- EXERCISE AIM
What is needed is a word-for-word copy of every record below, minus the pictures.

- Dataset entries
+ + +

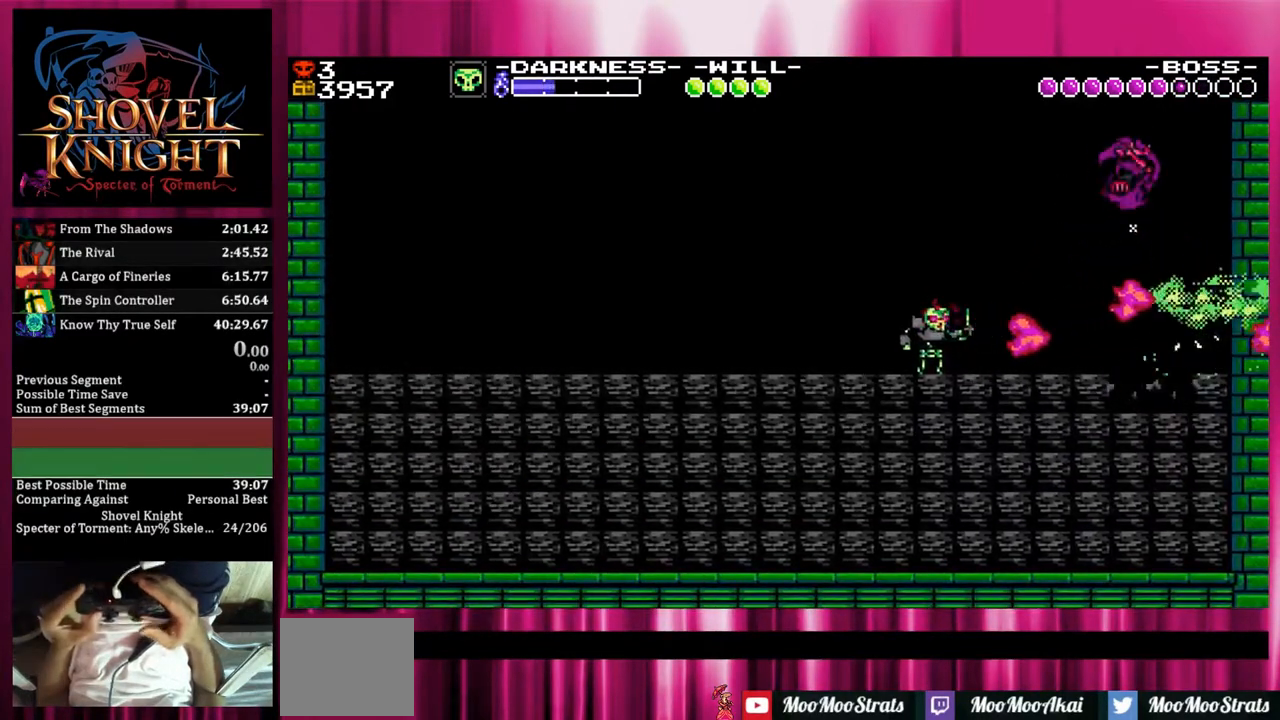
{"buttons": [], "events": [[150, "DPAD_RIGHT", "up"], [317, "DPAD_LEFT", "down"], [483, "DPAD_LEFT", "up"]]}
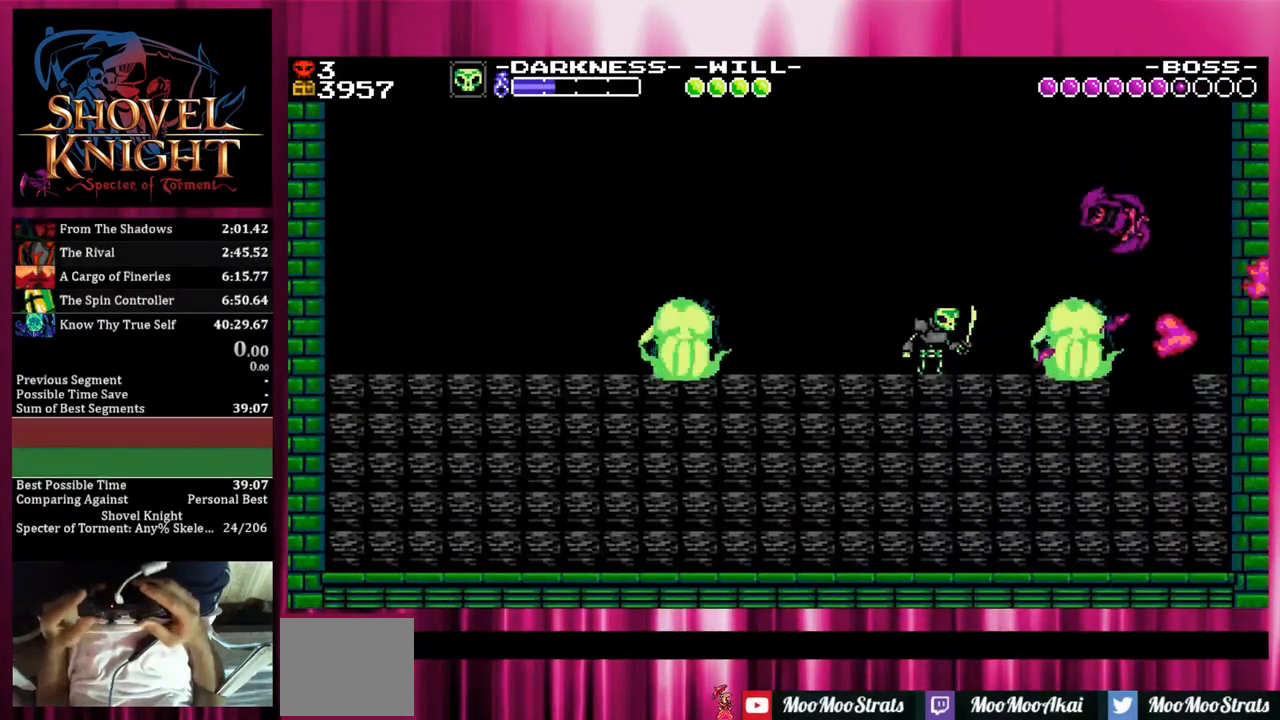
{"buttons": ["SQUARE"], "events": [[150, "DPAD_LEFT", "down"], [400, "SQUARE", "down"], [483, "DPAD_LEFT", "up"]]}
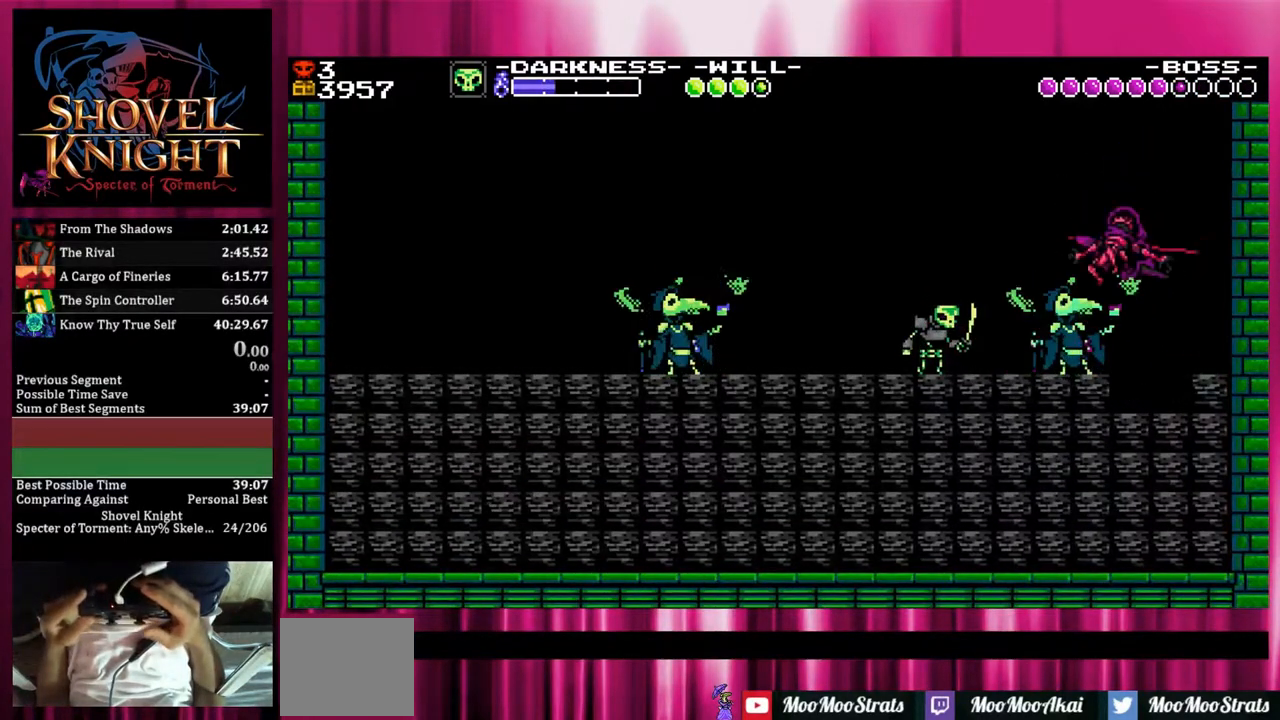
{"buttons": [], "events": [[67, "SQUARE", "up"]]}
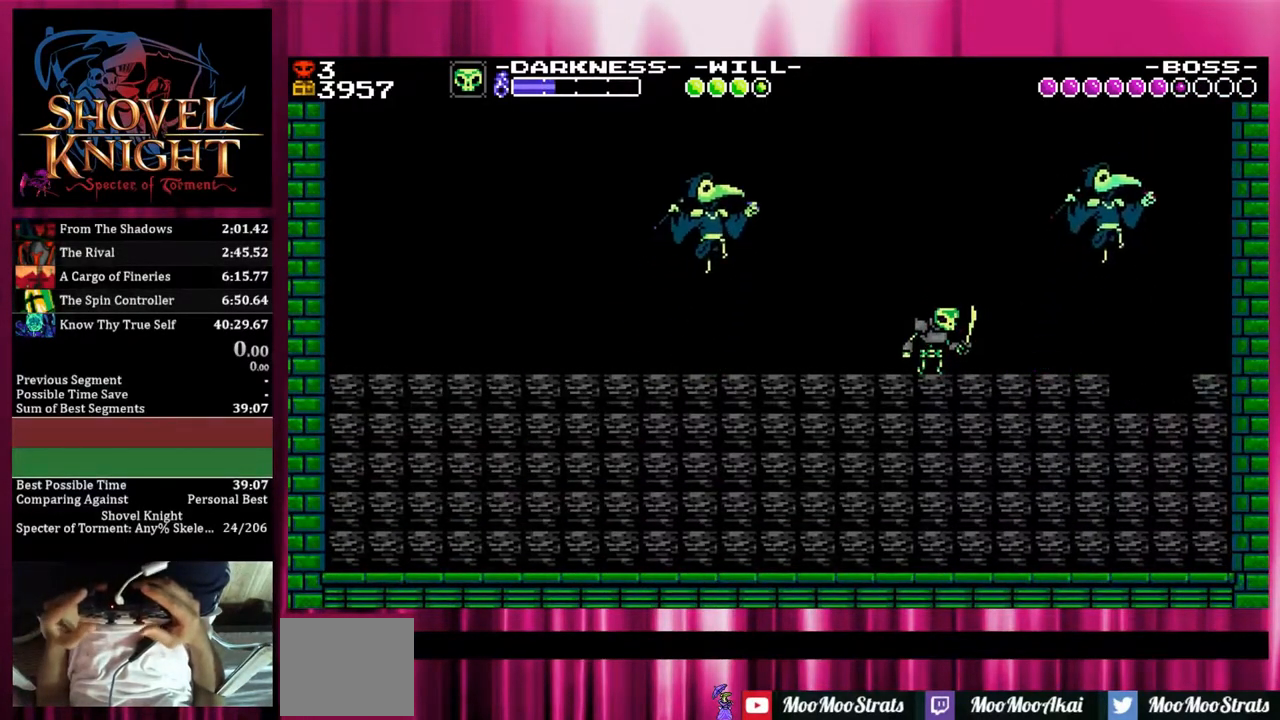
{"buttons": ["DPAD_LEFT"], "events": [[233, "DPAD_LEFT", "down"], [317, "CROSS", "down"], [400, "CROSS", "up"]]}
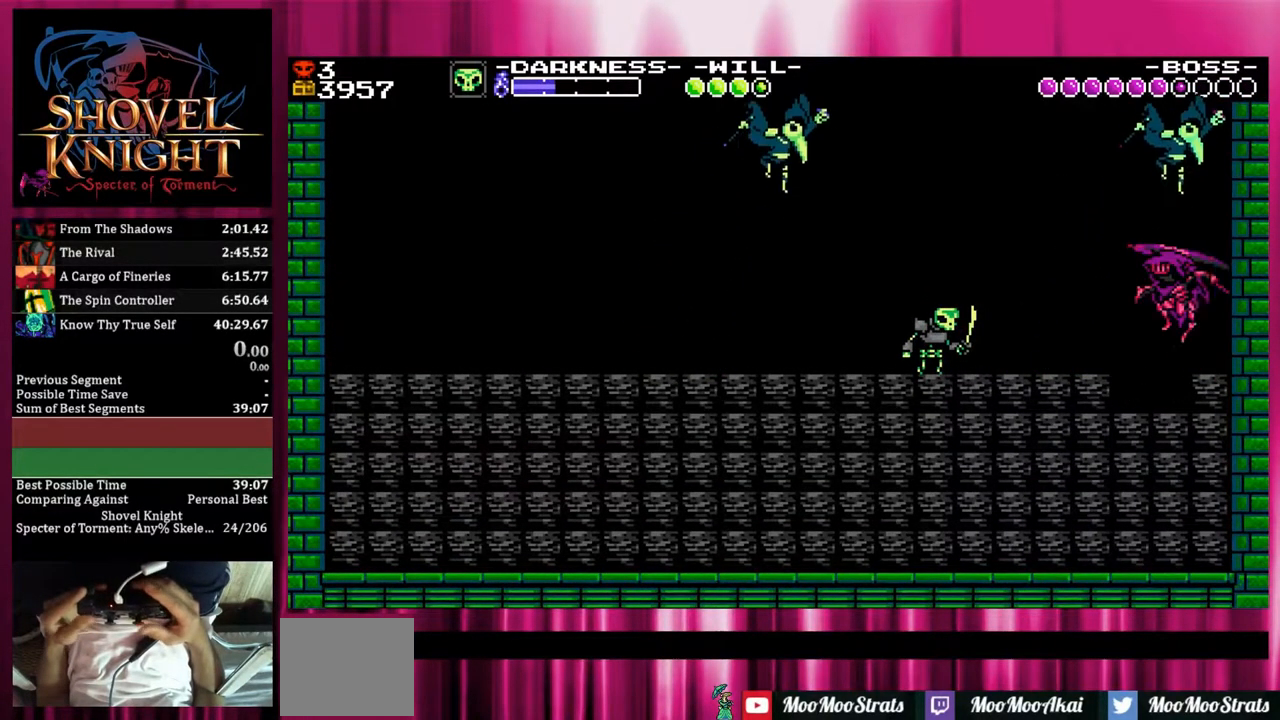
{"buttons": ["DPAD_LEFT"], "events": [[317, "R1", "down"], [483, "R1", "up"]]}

+ + +

- ANSWER SPACE
{"buttons": [], "events": [[150, "DPAD_RIGHT", "up"], [317, "DPAD_LEFT", "down"], [483, "DPAD_LEFT", "up"]]}
{"buttons": ["SQUARE"], "events": [[150, "DPAD_LEFT", "down"], [400, "SQUARE", "down"], [483, "DPAD_LEFT", "up"]]}
{"buttons": [], "events": [[67, "SQUARE", "up"]]}
{"buttons": ["DPAD_LEFT"], "events": [[233, "DPAD_LEFT", "down"], [317, "CROSS", "down"], [400, "CROSS", "up"]]}
{"buttons": ["DPAD_LEFT"], "events": [[317, "R1", "down"], [483, "R1", "up"]]}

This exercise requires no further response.